A new restaurant called Cactus Club Café is proposed for Boylston Street, but it would be located in a different location on the street than the erstwhile establishment of the same name and also have no affiliation whatsoever with the old Cactus Club, representatives for the proposed restaurant informed the Neighborhood Association of the Back Bay (NABB) License and Building Use Committee during the group’s virtual meeting on Monday, July 10.
The new restaurant, which is slated to open in about two years in the 25-story office and retail building at 500 Boylston St., would be the first U.S. location for the Cactus Club Café, a chain of upper-end fast casual restaurants with 31 locations across Canada.
The Cactus Club Café chain is also affiliated with two other restaurant groups – Earls Kitchen + Bar, which operates 68 locations across Canada and the U.S., including one in the Prudential Center; and JOEY, which has 27 locations across Canada and the U.S., said Jeff Granum, CFO of Cactus Club Café.
“I think we are one of the most successful restaurant groups in Canada as far as our scale goes,” he said. “We’re excited to grow across the U.S. over the next few years.”
The intended hours of operation would include 1 a.m. closing time on Friday and Saturday, with earlier closing times during the rest of the week. The restaurant also plans to offer brunch starting at 10 a.m. on Saturday and Sunday, said Trish Farnsworth, the applicant’s attorney.
The proposed Boylston Street restaurant would seat a total of about 400, with 234 inside and another 160 on the enclosed, year-round patio in the atrium, which would likely have a retractable roof, as well as another 80 patrons in the lounge, with seating for 20 around an oval-shaped bar and the remaining seats at individual tables.
The applicant is scheduled to go before the city’s Licensing Board next week for a hearing on its liquor license, which was obtained from the now-closed Ashmont Grill in Dorchester, said Farnsworth.
Trash removal would be the responsibility of the landlord, Oxford Properties Group, said Farnsworth, which handles the building’s other tenants, including other restaurants.
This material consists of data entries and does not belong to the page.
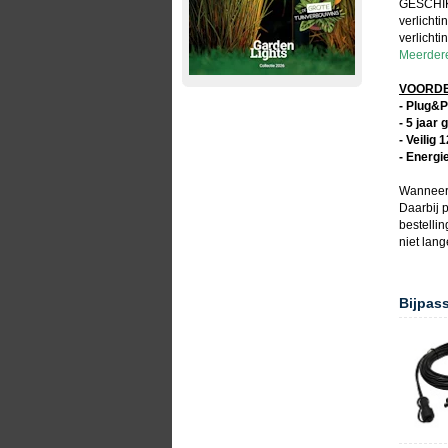
GESCHIK
verlicht
verlichti
Meerdere
VOORDEL
- Plug&P
- 5 jaar 
- Veilig 
- Energi
Wanneer
Daarbij p
bestelli
niet lan
Bijpas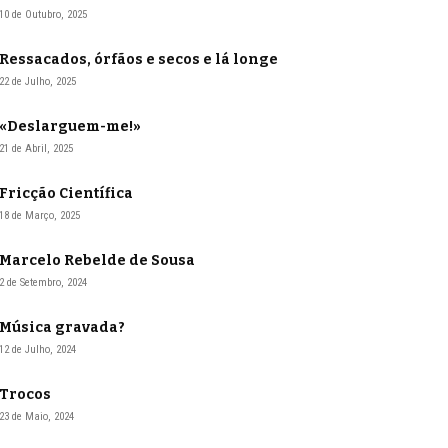
10 de Outubro, 2025
Ressacados, órfãos e secos e lá longe
22 de Julho, 2025
«Deslarguem-me!»
21 de Abril, 2025
Fricção Científica
18 de Março, 2025
Marcelo Rebelde de Sousa
2 de Setembro, 2024
Música gravada?
12 de Julho, 2024
Trocos
23 de Maio, 2024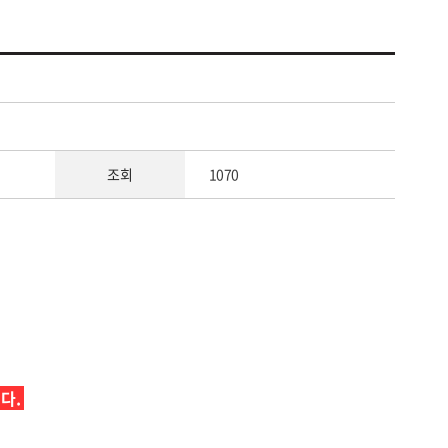
조회
1070
다.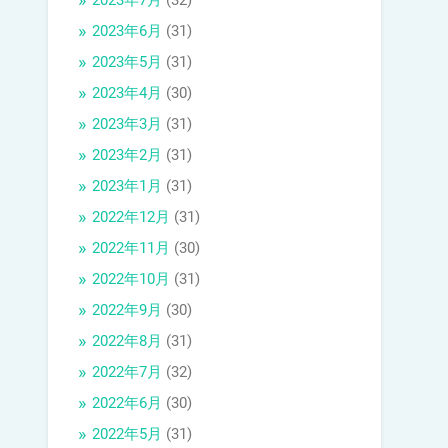
2023年7月
(32)
2023年6月
(31)
2023年5月
(31)
2023年4月
(30)
2023年3月
(31)
2023年2月
(31)
2023年1月
(31)
2022年12月
(31)
2022年11月
(30)
2022年10月
(31)
2022年9月
(30)
2022年8月
(31)
2022年7月
(32)
2022年6月
(30)
2022年5月
(31)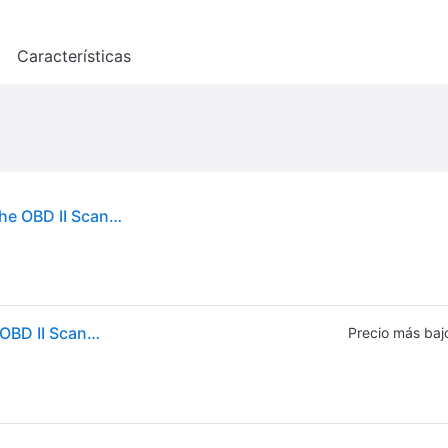
o
Características
OBD TX-184 - Dispositivo de diagnóstico del coche OBD II Scanner
OBD TX-184 - Dispositivo de diagnóstico del coche OBD II Scanner
Precio más baj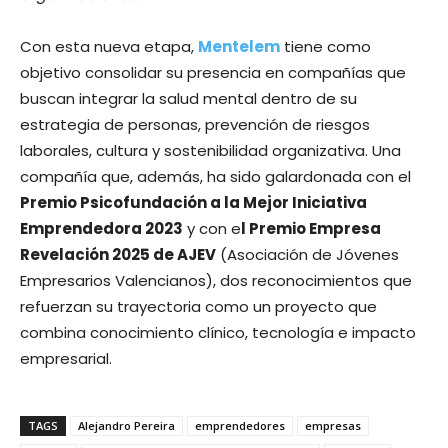
Con esta nueva etapa,
Mentelem
tiene como
objetivo consolidar su presencia en compañías que
buscan integrar la salud mental dentro de su
estrategia de personas, prevención de riesgos
laborales, cultura y sostenibilidad organizativa. Una
compañía que, además, ha sido galardonada con el
Premio Psicofundación a la Mejor Iniciativa
Emprendedora 2023
y con e
l Premio Empresa
Revelación 2025 de AJEV
(Asociación de Jóvenes
Empresarios Valencianos), dos reconocimientos que
refuerzan su trayectoria como un proyecto que
combina conocimiento clínico, tecnología e impacto
empresarial.
TAGS
Alejandro Pereira
emprendedores
empresas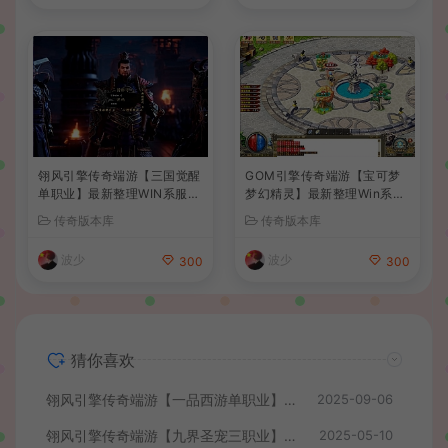
翎风引擎传奇端游【三国觉醒
GOM引擎传奇端游【宝可梦
单职业】最新整理WIN系服务
梦幻精灵】最新整理Win系服
端+配套补丁+详细搭建教程
务端+配套补丁网站+详细搭
传奇版本库
传奇版本库
+视频教程
建教程+视频教程
波少
波少
300
300
猜你喜欢
翎风引擎传奇端游【一品西游单职业】最新整理WIN系服务端+配套补丁网站+详细搭建教程+视频教程
2025-09-06
翎风引擎传奇端游【九界圣宠三职业】最新整理WIN系服务端+配套补丁+详细搭建教程+视频教程
2025-05-10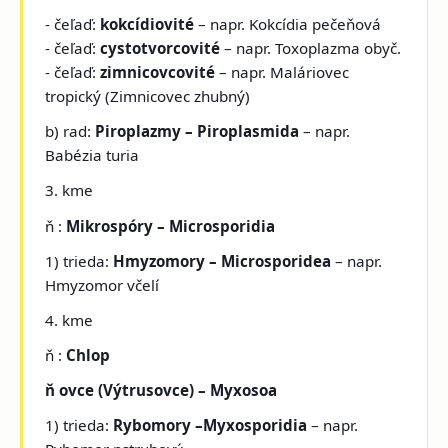
- čeľaď:
kokcídiovité
– napr. Kokcídia pečeňová
- čeľaď:
cystotvorcovité
– napr. Toxoplazma obyč.
- čeľaď:
zimnicovcovité
– napr. Maláriovec
tropický (Zimnicovec zhubný)
b) rad:
Piroplazmy – Piroplasmida
– napr.
Babézia turia
3. kme
ň
:
Mikrospóry – Microsporidia
1) trieda:
Hmyzomory – Microsporidea
– napr.
Hmyzomor včelí
4. kme
ň
:
Chlop
ň ovce (Výtrusovce) – Myxosoa
1) trieda:
Rybomory –Myxosporidia
– napr.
Both trash removal and deliveries would be made via a loading dock at the rear of the building, she added.
The proposed Cactus Club Café has no plans to offer valet parking, said Granum, since it’s located in the Back Bay, which is “more of a walking neighborhood,” while the building also offers ample underground parking.
Granum added that the restaurant currently has no plans for entertainment but would offer ambient music at low volumes, although in some markets, like Toronto, the Cactus Club Café has a deejay playing the same music on a Friday or Saturday night.
Elliott Laffer, chair of NABB’s board of directors, advised the applicant that they would need to obtain a separate entertainment license from the city to host a deejay at the proposed Back Bay restaurant, and that happy hours aren’t legally permitted in Massachusetts.
Even though proposed signage is outside of the purview of the committee, Laffer also advised the applicant that a sign as big as what had been proposed would be “really unusual around here.” Granum replied they are working with the landlord to find more appropriate signage.
The original Cactus Club, meanwhile, had been in business at 939 Boylston St., since the 1980s, offering Tex Mex fare and its signature margaritas, before closing in 2014.
Granum said his restaurant group, which registered the ‘Cactus Club’ name years ago, was aware of the other Cactus Club and had even talked with the owner of the erstwhile Boston restaurant at one point.
In another matter, the committee heard from the would-be operator of the proposed Sushi by Bosso Ramen Tavern, which intends to open in the former lower-level home of the Double Zero plant-based pizzeria at 163 Newbury St.
Yasu Sasago, who owns and operates another location of Sushi by Bosso Ramen Tavern on Holyoke Street in Cambridge’s Harvard Square, said the Back Bay restaurant would offer sushi, in addition to Scandinavian and Northern European dishes, and that its proposed hours of operation are 9 a.m. to midnight daily.
The restaurant would seat a total of 91 patrons, with 65 seats inside and another 26 seats outside on the patio, said Sasago, who added that the establishment would only be getting only a cosmetic upgrade, which would include the installation of lanterns.
Although it intends to obtain the liquor license previously held by Double Zero from the landlord via Bankruptcy Court, the proposed Back Bay restaurant has already filed with the city for a Common Victualler (CV) license and plans to offer just food upon opening until it can secure its liquor license, said Nicholas Zozula, the applicant’s attorney.
While the applicant said it would be bound to the same restrictions on trash and storage as Double Zero previously was, Laffer advised them that “pickup times are really important” and urged them to adopt a pickup time later than 9 a.m. so as not to disrupt neighboring residents.
Conrad Armstrong, committee chair, told both applicants he would notify them on Friday of NABB’s determinations on their respective applications. He also advised Sasago that he would be expected to return to the committee once a hearing date has been scheduled with the city for the pending liquor license.